**TAREAS REQUERIDAS**.
**A.** Según el testimonio sobre los Montoneros, ¿por qué lo ocurrido en Tucumán con los hijos de un coronel se califica de error y no de prueba de que eran sanguinarios? Responda en una a tres oraciones.
**B.** En el testimonio sobre los Montoneros, ¿a quiénes fueron devueltos los dos chicos hallados sobre la cama tras el tiroteo?
**C.** Retome el testimonio sobre los Montoneros a partir de su última oración.

**SECCIÓN DEL DOCUMENTO**.
Yo a los Montoneros los respeto, eran el enemigo. Al único que no respeto es a Firmenich, el único odio en serio que tengo en la vida es Firmenich. Se me escapó por cinco minutos. Fue una de las veces que volví llorando de un operativo. Lo teníamos ahí, y si lo agarrábamos lo hacíamos mierda. Y cuando llegamos a la casa se había ido hacía cinco minutos. Después dicen que estaba arreglado con nosotros. Te juro que yo tenía la orden de reventarlo si lo agarraba.
—¿Quién le daba las órdenes y las misiones?
— Mi jefe, mi superior. Me decían te toca éste, va a estar en tal lado, y nos daban una carpeta que no terminaba nunca. Yo me reía, les decía: ¡Eh!, si tengo que leer todo esto no arranco más. No se podía creer la información que tenían sobre todo. Todos los detalles desde cinco años antes.
—¿Por qué lo elegían a usted para esas tareas?
—A todos nos tocaba. Iba el que le tocaba. Yo estaba a cargo de un grupo, pero otros de otros. Me acuerdo de operativos jodidos, que no me tocaron a mi, como el de (Rodolfo) Walsh, o el de (Edgardo) Sajón.
—¿Usted secuestró bebés?
—No, nunca, y me opuse mucho. Esa fue una de mis grandes discusiones. Yo devolví bebés. Esa era una regla básica que teníamos con los Montoneros y había que cumplirla. Ellos no se metían con los nenes ni con las familias. Si cuando pasó lo de Tucumán, que a un coronel le mataron los hijos, yo dije: fue un error de los Montoneros, no lo usen como si fuera que son sanguinarios. Se equivocaron, porque ellos no se las agarraban con las familias. Por eso yo me peleé mucho por el tema de los chicos. Una vez me pasó una cosa terrible. Tuvimos un tiroteo muy jodido, cuando termina entramos y el tipo estaba muerto y había dos chicos sobre la cama. Yo averigüé, y se los devolví a los abuelos. A los tres días me mandan a otro operativo, era una piba sola. Fue durísimo, y en el medio sentí una explosión, que me acuerdo todavía, porque cuando explota algo en medio de un tiroteo no alcanzás a darte cuenta qué es. La piba se había reventado con una granada en la mano. Entramos y había una bañera tapada con colchones y abajo de los colchones dos chicos. Y eran los mismos chicos. En una semana habían perdido al padre y a la madre.

**CONJUNTO DE DATOS**.
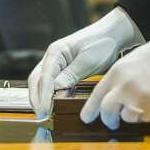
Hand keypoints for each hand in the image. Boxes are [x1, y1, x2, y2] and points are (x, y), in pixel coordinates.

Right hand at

**RESPUESTAS POR TAREA**.
**A.** Se califica de error porque, según el testimonio, los Montoneros no se las agarraban con las familias: tenían la regla básica de no meterse con los nenes ni con las familias. Por eso ese hecho no debía usarse para presentarlos como sanguinarios.

**B.** A sus abuelos.

**C.**
—¿Qué pasó con los chicos?
—Se los llevé a los abuelos.
—¿Cómo se llamaban?
—No me acuerdo. Me acuerdo de muy pocos nombres.
—¿Se acuerda de todos los operativos que hizo?
—No, fueron muchísimos. Era el trabajo de todos los días. Llegaba a la mañana, me daban la orden y salía. Por eso es terrible toda esta hipocresía de por qué no discutíamos o nos negábamos. Yo no discutía, primero porque soy milico de alma, y lo primero que me enseñaron es que hay que obedecer a los superiores. Pero, además, porque estaba de acuerdo. Eran el enemigo. Tenía mucho odio adentro. Habían matado a dos mil de los nuestros.
¿Sabés por qué mata un milico? Por un montón de cosas: por amor a la patria, por machismo, por orgullo, por obediencia. Si todo eso no está muy alto, uno no sale todos los días a hacer su trabajo. No es hacer un balance en una empresa. Es arriesgar lo único que uno tiene, que es el cuerpo. Es el lugar donde se guarda la mente. ¿Sabés el cagazo que pasás? Todos los días, a cada rato. Yo sé que alguien me puede matar. Me temblaban las patas en cada tiroteo, te duele todo el cuerpo, yo paso mucho miedo, pasé mucho miedo. Yo me moría del cagazo. Y al día siguiente tenés que salir de nuevo. ¿Vos te creés que se puede hacer todo eso si uno discute las órdenes todos los días?
Y así como uno aprende a no discutir órdenes cuando está abajo, aprende a cuidar a su gente cuando está arriba. Es lo primero que te enseñan. Sos responsable de tu gente. Lo peor que te puede pasar en la vida es que se mate alguno de los tuyos. Y ni te digo si es cumpliendo una orden tuya. Por eso todo esto que me pasa a mí ahora no es nada comparado con lo que pasé. Yo estuve en cuatro guerras. Y en más de treinta combates. Estuve en la guerra contra la subversión, estuve infiltrado en la línea enemiga con los chilenos, cuando decían que no había guerra, estuve en las Malvinas y estuve de observador en Argelia. Esta es mi quinta guerra. Quedarme callado, haber aguantado todo este tiempo sin decir nada, es mi última guerra. Porque si yo quisiera… ¿sabés qué?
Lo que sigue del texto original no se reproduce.